NC legislators boost HBCUs as another state budget-writing season begins

HBCU supporters press conference
HBCU supporters press conference

Dr. Paulette Dillard,President of Shaw University, and other HBCU leaders discuss the need for increased support during a May 1, 2024 press conference. (Screenshot from NCGA feed)

St. Augustine’s University in Raleigh could be in line for support from the state legislature as it struggles with financial problems, but it may be in the form of technical help rather than money. 

A news conference organized by the legislature’s bipartisan HBCU Caucus emphasizing the importance of the state’s historically Black colleges and universities was notable for the presence of both private and public school leaders. 

North Carolina has five private and five public HBCUs. NC A&T State University in Greensboro is the largest HBCU in the country. NC A&T released a study last year detailing the university’s $2.4 billion economic impact

“No entity, no single group of colleges do what they do,” said Rep. Abe Jones, a Raleigh Democrat. “Theirs is a mission that must always be supported.”

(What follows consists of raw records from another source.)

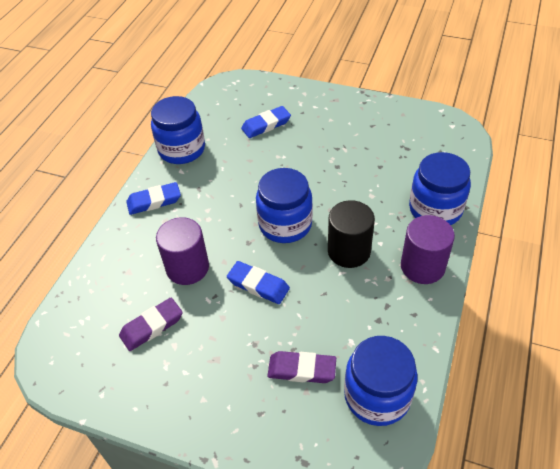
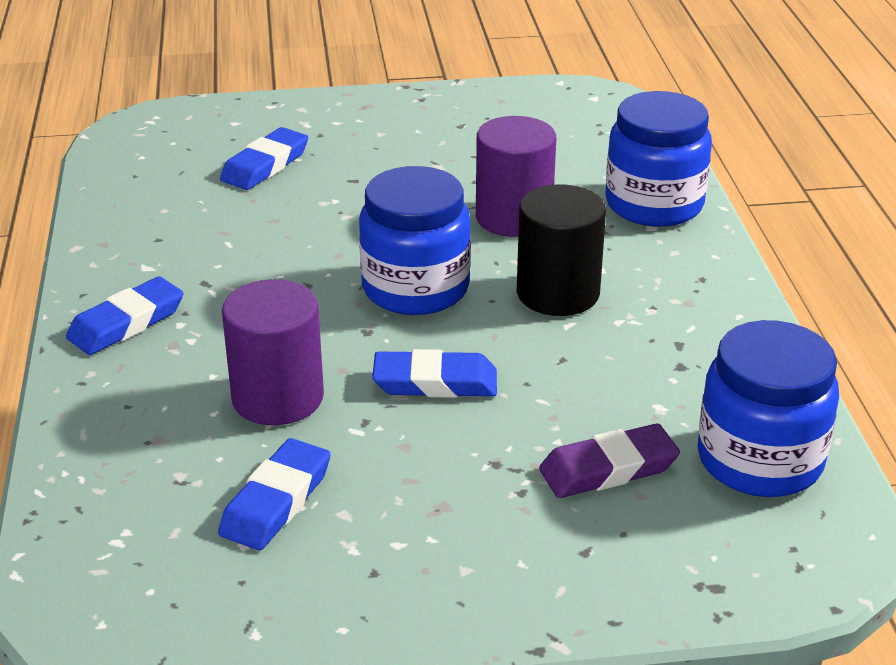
camera: 30 degrees left, 15 degrees down
(152, 326) = (276, 501): purple eraser -> blue eraser
(182, 149) = (122, 236): blue jar -> none
(422, 266) = (694, 279): purple cylinder -> purple cylinder (513, 217)

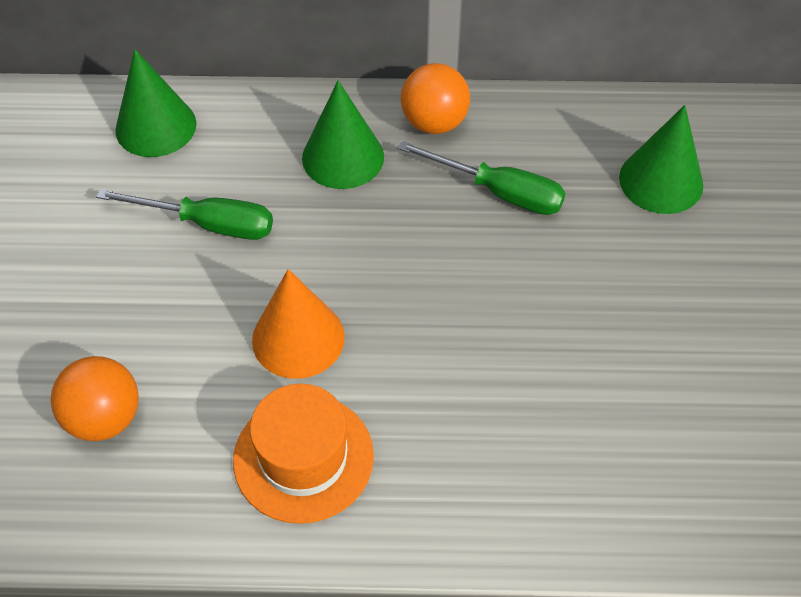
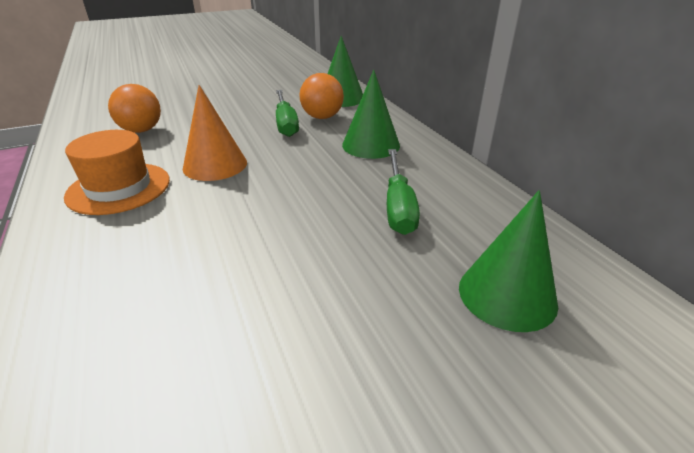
camera: 65 degrees right, 20 degrees down
(434, 123) = (435, 166): orange ball -> orange ball (322, 117)

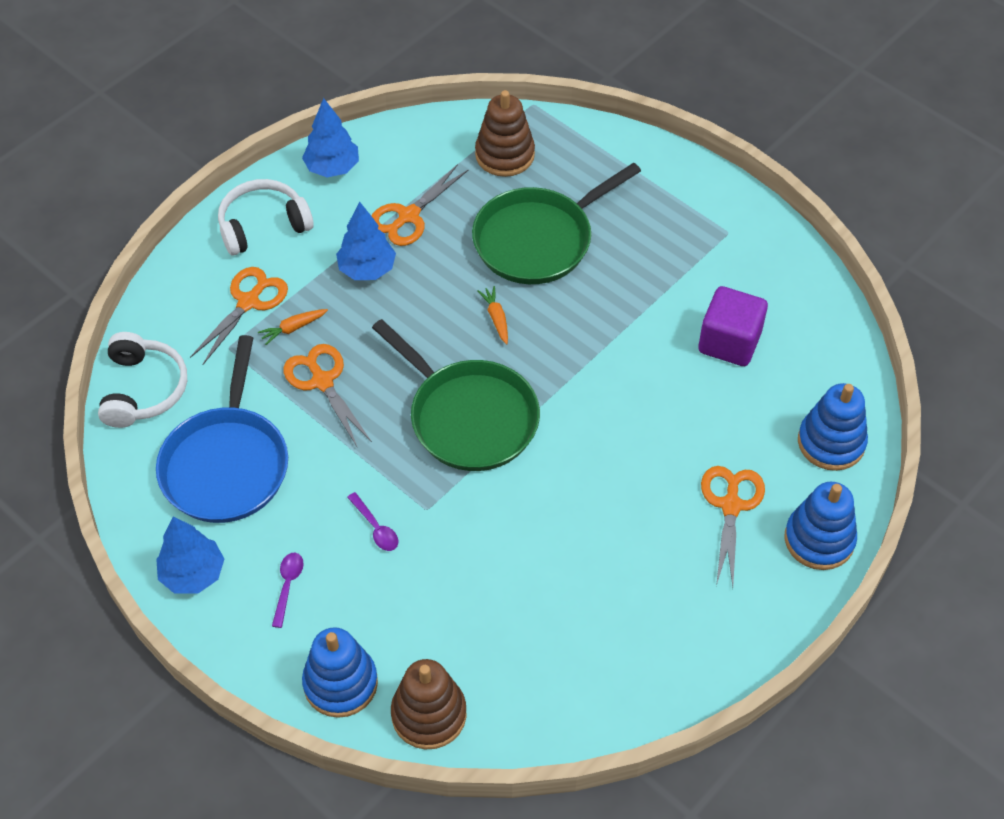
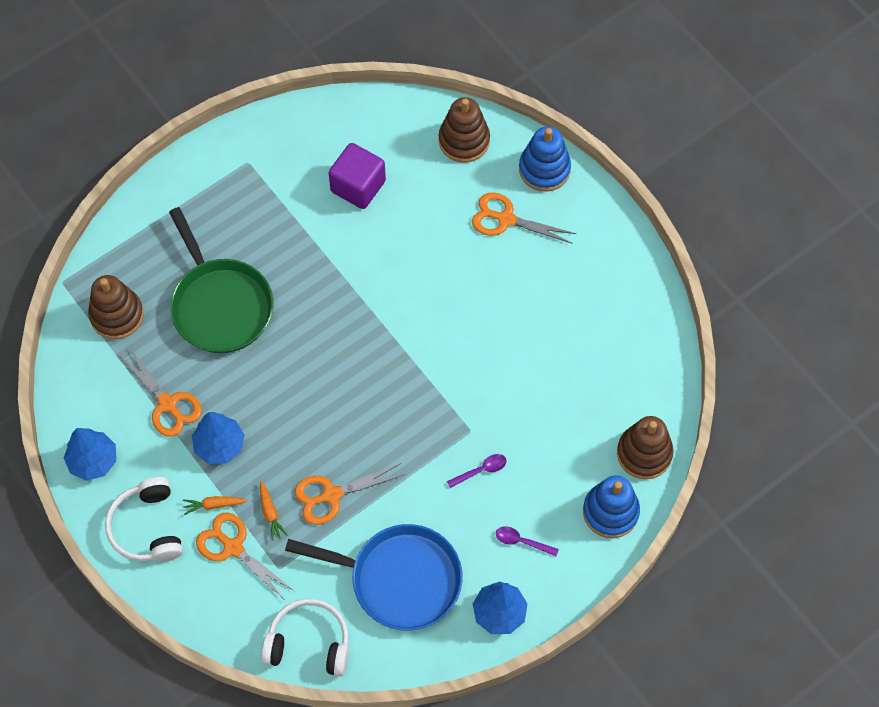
camera: 80 degrees left, 10 degrees up
(469, 417) = (391, 387): green pan -> none
(496, 318) = (296, 351): orange carrot -> orange carrot (214, 505)
(831, 442) = (464, 140): blue stacking toy -> brown stacking toy

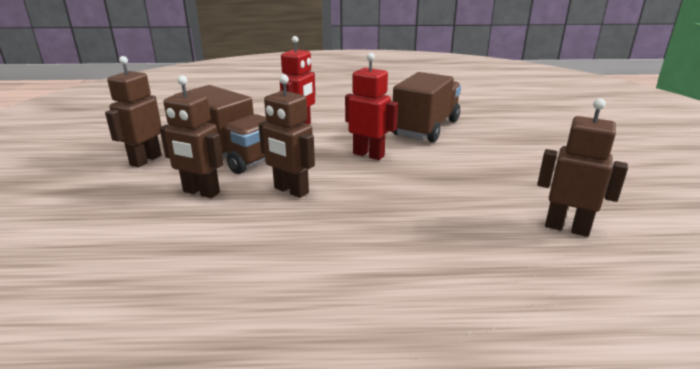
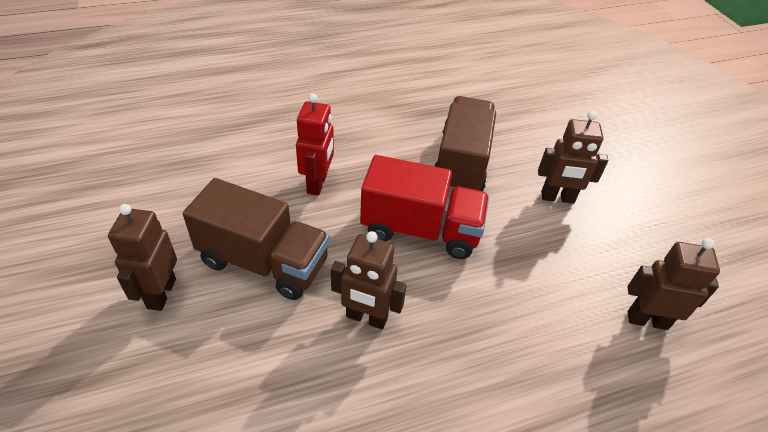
camera: 20 degrees left, 20 degrees up
(201, 192) = (267, 344): brown robot -> brown robot (557, 198)
(368, 155) = (420, 229): red robot -> red truck

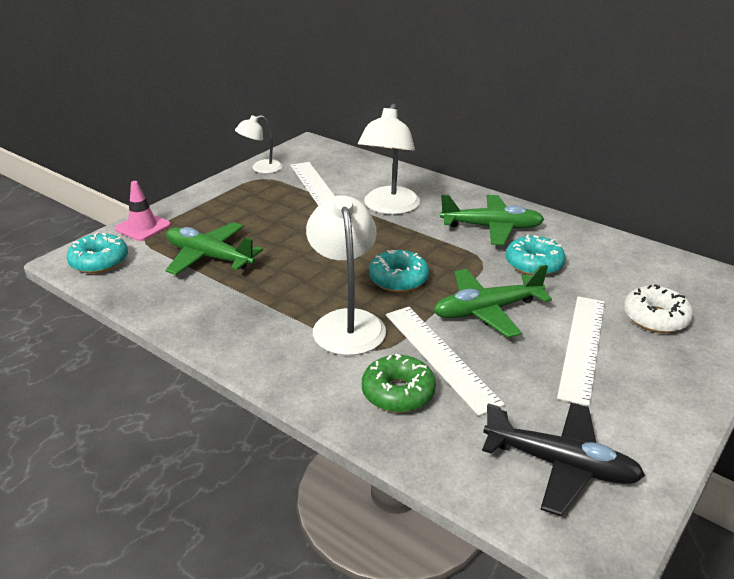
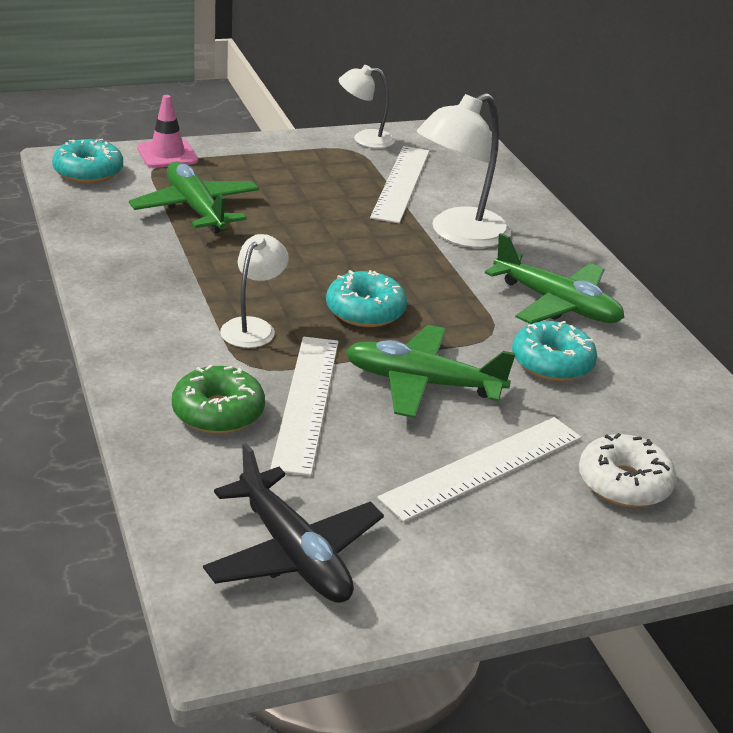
camera: 30 degrees right, 0 degrees up
(346, 322) = (253, 327): white lamp -> white lamp, size x0.58

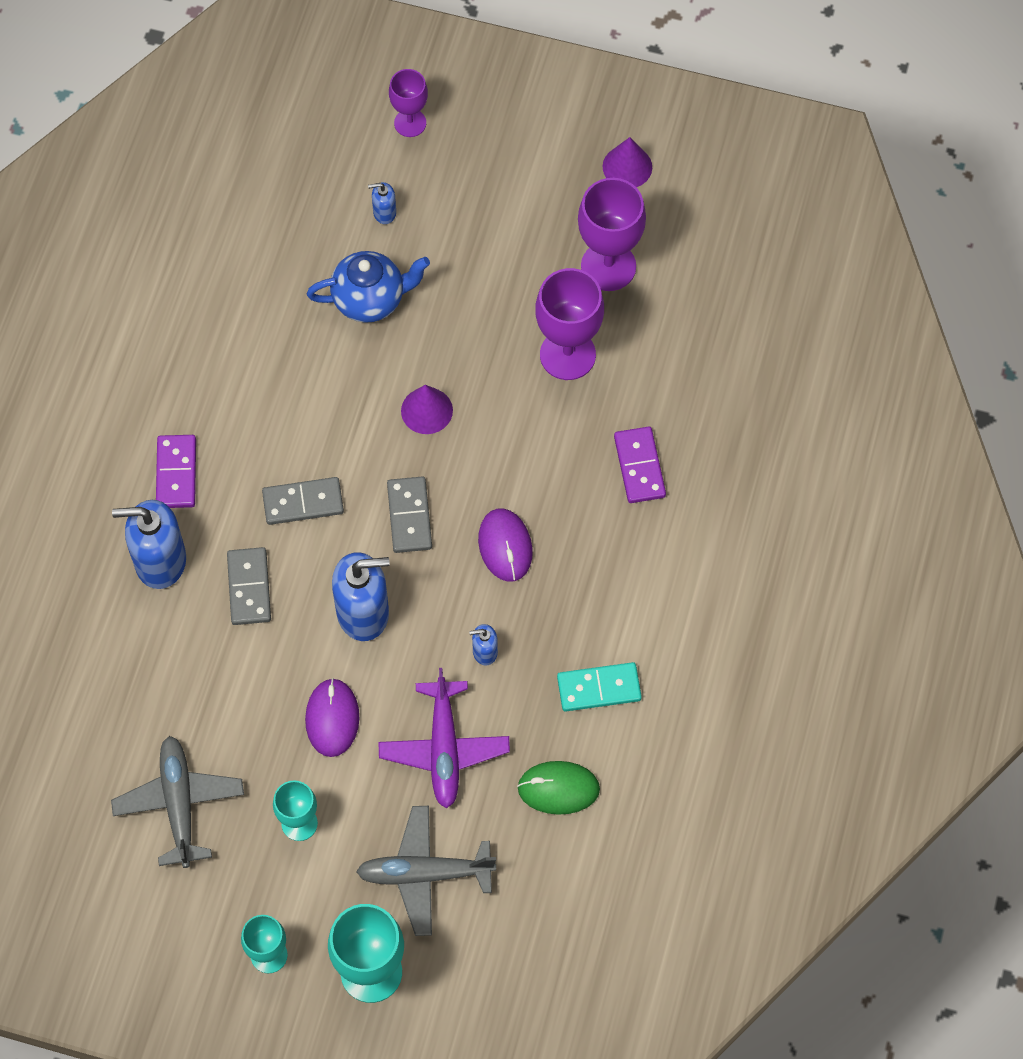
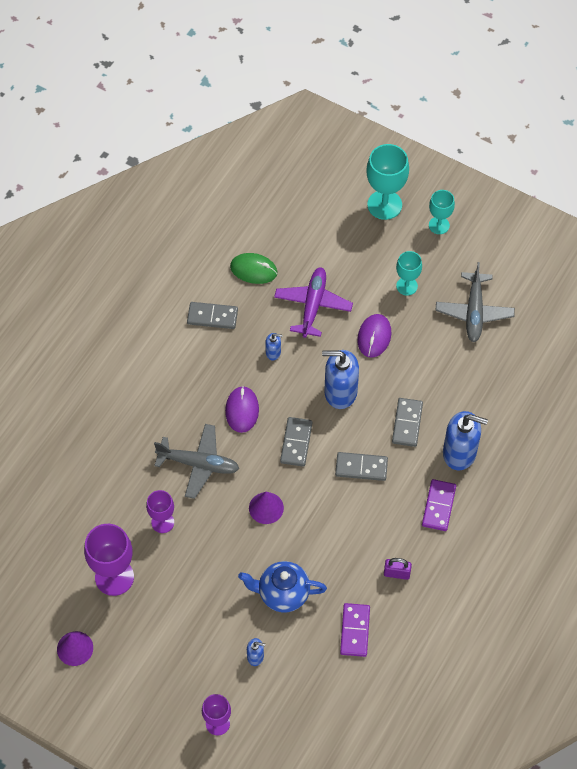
camera: 165 degrees left, 5 degrees down
(217, 364) = (396, 573): none -> purple padlock
(424, 873) = (342, 245): grey plane -> grey plane (199, 464)
(567, 355) = (162, 522): purple goblet -> purple goblet, size x0.60
(599, 688) = (212, 317): turquoise domino -> grey domino
(639, 466) = (142, 439): purple domino -> purple domino (355, 631)

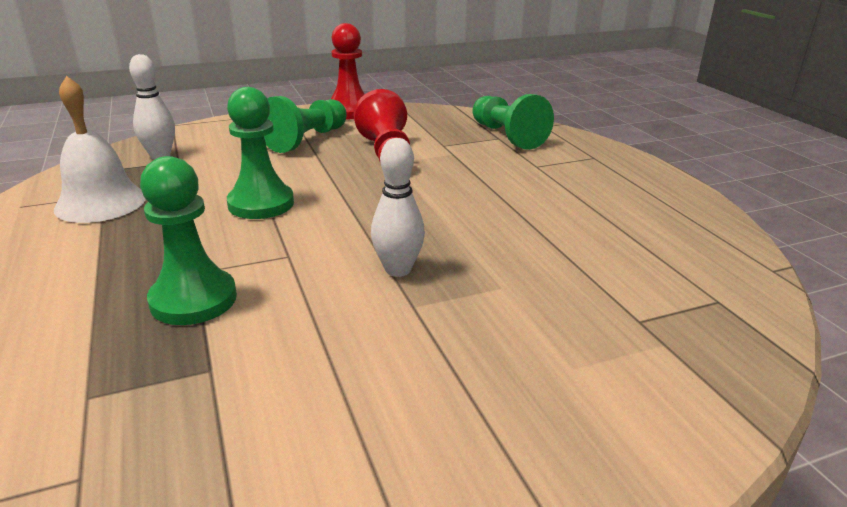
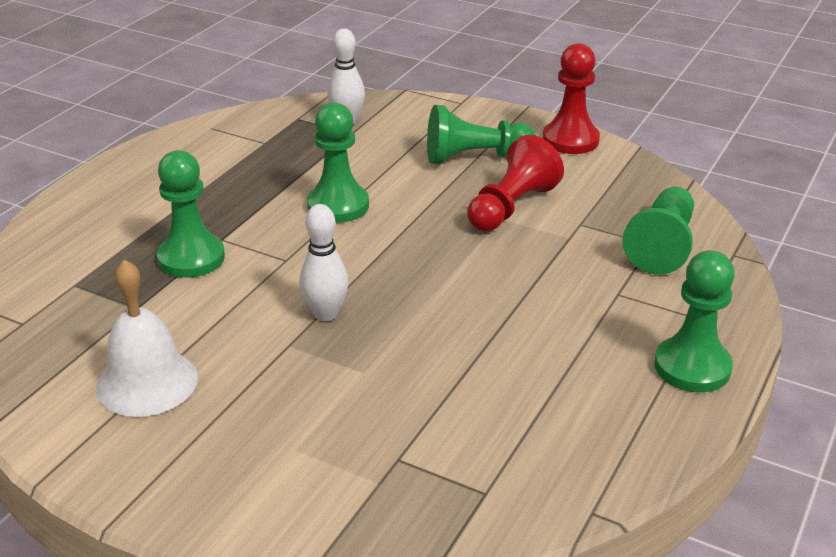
camera: 50 degrees right, 5 degrees up
(100, 202) = (252, 149): white bell -> white bell (147, 382)
(643, 178) = (692, 367): none -> green pawn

HBCUs have been historically underfunded.

States underfunded Black land-grant universities compared to their predominantly white counterparts for decades, according to a 2023 federal report. It identified a $2 billion funding gap between NC A&T and NC State University

Republican legislators praised the HBCUs in their districts and noted they have support from both parties. “We might disagree on a lot of things, but this is not one of them,” said Sen. Carl Ford, a Republican who represents Rowan and Stanly counties. 

The legislature has a history of funding private universities, though public universities are the first priority, said Sen. Gladys Robinson, a Guilford County Democrat. Legislators can’t promise St. Aug’s will receive money, “but there are other kinds of support,” she said. 

The IRS filed a $7.9 million tax lien against the university, WRAL has reported.  The university has other unpaid debts and is fighting to keep its accreditation. 

“Don’t count us out,” St. Aug’s interim president Marcus Burgess said at the news conference.

Burgess said the university needs funding for building renovations and construction and for students who need money to complete degree requirements.

Will Guzman, an assistant vice chancellor at NC Central University in Durham, asked to have the school’s cap on out-of-state students lifted from 35% to 50%, if not eliminated altogether. 

He asked for increased funding for the merit-based, four-year, Cheatham-White Scholarship.

He also asked that all high school students, regardless of citizenship status, be allowed to pay in-state tuition at public HBCUs.